▶ [Your instructions]:
Every record must be restated exactly. Drop the images.

── Dataset content ──

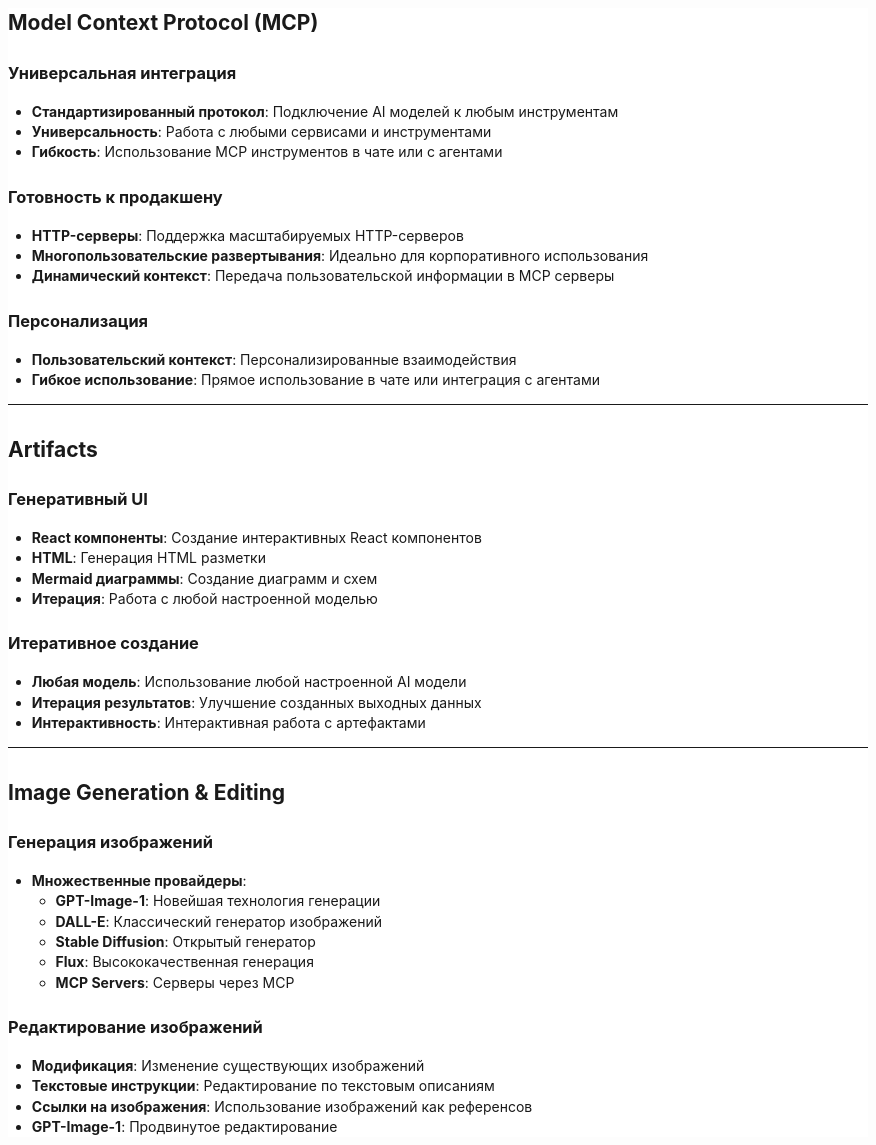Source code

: 
## Model Context Protocol (MCP)

### Универсальная интеграция
- **Стандартизированный протокол**: Подключение AI моделей к любым инструментам
- **Универсальность**: Работа с любыми сервисами и инструментами
- **Гибкость**: Использование MCP инструментов в чате или с агентами

### Готовность к продакшену
- **HTTP-серверы**: Поддержка масштабируемых HTTP-серверов
- **Многопользовательские развертывания**: Идеально для корпоративного использования
- **Динамический контекст**: Передача пользовательской информации в MCP серверы

### Персонализация
- **Пользовательский контекст**: Персонализированные взаимодействия
- **Гибкое использование**: Прямое использование в чате или интеграция с агентами

---

## Artifacts

### Генеративный UI
- **React компоненты**: Создание интерактивных React компонентов
- **HTML**: Генерация HTML разметки
- **Mermaid диаграммы**: Создание диаграмм и схем
- **Итерация**: Работа с любой настроенной моделью

### Итеративное создание
- **Любая модель**: Использование любой настроенной AI модели
- **Итерация результатов**: Улучшение созданных выходных данных
- **Интерактивность**: Интерактивная работа с артефактами

---

## Image Generation & Editing

### Генерация изображений
- **Множественные провайдеры**:
  - **GPT-Image-1**: Новейшая технология генерации
  - **DALL-E**: Классический генератор изображений
  - **Stable Diffusion**: Открытый генератор
  - **Flux**: Высококачественная генерация
  - **MCP Servers**: Серверы через MCP

### Редактирование изображений
- **Модификация**: Изменение существующих изображений
- **Текстовые инструкции**: Редактирование по текстовым описаниям
- **Ссылки на изображения**: Использование изображений как референсов
- **GPT-Image-1**: Продвинутое редактирование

───

▶ [Output]:
Source code

: 
## Model Context Protocol (MCP)

### Универсальная интеграция
- **Стандартизированный протокол**: Подключение AI моделей к любым инструментам
- **Универсальность**: Работа с любыми сервисами и инструментами
- **Гибкость**: Использование MCP инструментов в чате или с агентами

### Готовность к продакшену
- **HTTP-серверы**: Поддержка масштабируемых HTTP-серверов
- **Многопользовательские развертывания**: Идеально для корпоративного использования
- **Динамический контекст**: Передача пользовательской информации в MCP серверы

### Персонализация
- **Пользовательский контекст**: Персонализированные взаимодействия
- **Гибкое использование**: Прямое использование в чате или интеграция с агентами

---

## Artifacts

### Генеративный UI
- **React компоненты**: Создание интерактивных React компонентов
- **HTML**: Генерация HTML разметки
- **Mermaid диаграммы**: Создание диаграмм и схем
- **Итерация**: Работа с любой настроенной моделью

### Итеративное создание
- **Любая модель**: Использование любой настроенной AI модели
- **Итерация результатов**: Улучшение созданных выходных данных
- **Интерактивность**: Интерактивная работа с артефактами

---

## Image Generation & Editing

### Генерация изображений
- **Множественные провайдеры**:
  - **GPT-Image-1**: Новейшая технология генерации
  - **DALL-E**: Классический генератор изображений
  - **Stable Diffusion**: Открытый генератор
  - **Flux**: Высококачественная генерация
  - **MCP Servers**: Серверы через MCP

### Редактирование изображений
- **Модификация**: Изменение существующих изображений
- **Текстовые инструкции**: Редактирование по текстовым описаниям
- **Ссылки на изображения**: Использование изображений как референсов
- **GPT-Image-1**: Продвинутое редактирование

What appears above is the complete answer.